Dari sisi ekonomi, maka kerjasama investasi asing dalam bentuk ko-produksi film, membuka kemungkinan akan kegiatan penjualan film Indonesia di pasar internasional. Ko-produksi adalah siasat shared risk dan secara konkret perluasan pasar dunia. Shared risk juga berarti kesempatan untuk shared resources, baik sumber daya manusia (scriptwriter, actor/actress, cinematographer, atau posisi lainnya dalam jajaran kru film), sumber daya alam sebagai lokasi shooting, atau sumber daya lainnya.
Bentuk kepemilikan dapat dimiliki bersama, atau diatur berdasarkan besaran investasi terkait.

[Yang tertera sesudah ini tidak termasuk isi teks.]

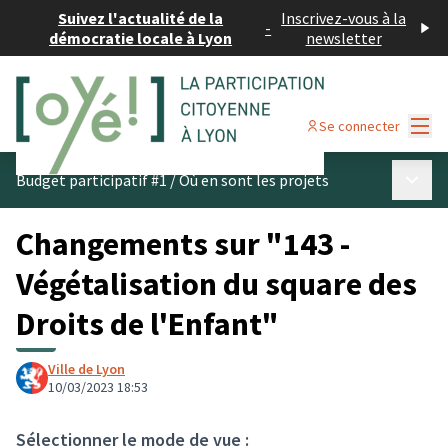
Suivez l'actualité de la
Inscrivez-vous à la
-
démocratie locale à Lyon
newsletter
Menu
Se connecter
Menu p
Budget participatif #1
/
Où en sont les projets
Changements sur "143 -
Végétalisation du square des
Droits de l'Enfant"
Ville de Lyon
10/03/2023 18:53
Sélectionner le mode de vue :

Untuk itu, perlu disiapkan government treaty antara Indonesia dengan berbagai negara asing, khususnya Eropa, ASEAN dan Amerika, yang mengatur tata cara pelaksanaan kegiatan ko-produksi. Shared risks berarti pula shared benefits, artinya melalui kerjasama ini maka produser film Indonesia dapat menikmati fasilitas negara lain (misalnya tax incentives, akses ke institusi finansial, atau dana regional film setingkat kota atau propinsi), dan juga sebaliknya. Untuk itu pemerintah perlu menyiapkan daya tarik khusus bidang film di dalam negeri sebagai stimulus kepada kedua belah pihak. Pendapatan pajak tontonan atas sektor film dapat dimanfaatkan untuk menciptakan fasilitas tersebut diatas.

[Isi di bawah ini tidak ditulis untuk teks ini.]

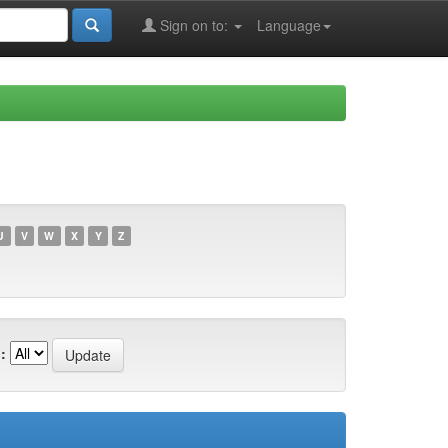
Sign on to:
Language
U
V
W
X
Y
Z
:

Dari sisi budaya, ikut berpartisipasi di ajang kompetisi internasional sama pentingnya seperti kompetisi badminton, fisika, atau paduan suara tingkat dunia. Pemanfaatan hibah asing dalam film Indonesia membuka pintu ekshibisi ke pasar internasional. Sama halnya dengan investasi asing yang akan mendorong penjualan secara lebih intensif, maka kegiatan ini adalah juga bentuk penyebaran ‘jati diri dan kepribadian bangsa’, frase yang kerap disebutkan dalam UU Perfilman Indonesia, dan bukan sebaliknya dianggap sebagai ancaman.
Film sebagai bagian dari agenda ekspansi kebudayaan, menjadi bagian dari strategi kebudayaan negara. Contoh: Korea Selatan. Festival film berfungsi sebagai gerbang eksibisi pasar internasional. Dengan eksposur yang tepat, maka dapat berlanjut kepada penjualan film Indonesia di pasar internasional.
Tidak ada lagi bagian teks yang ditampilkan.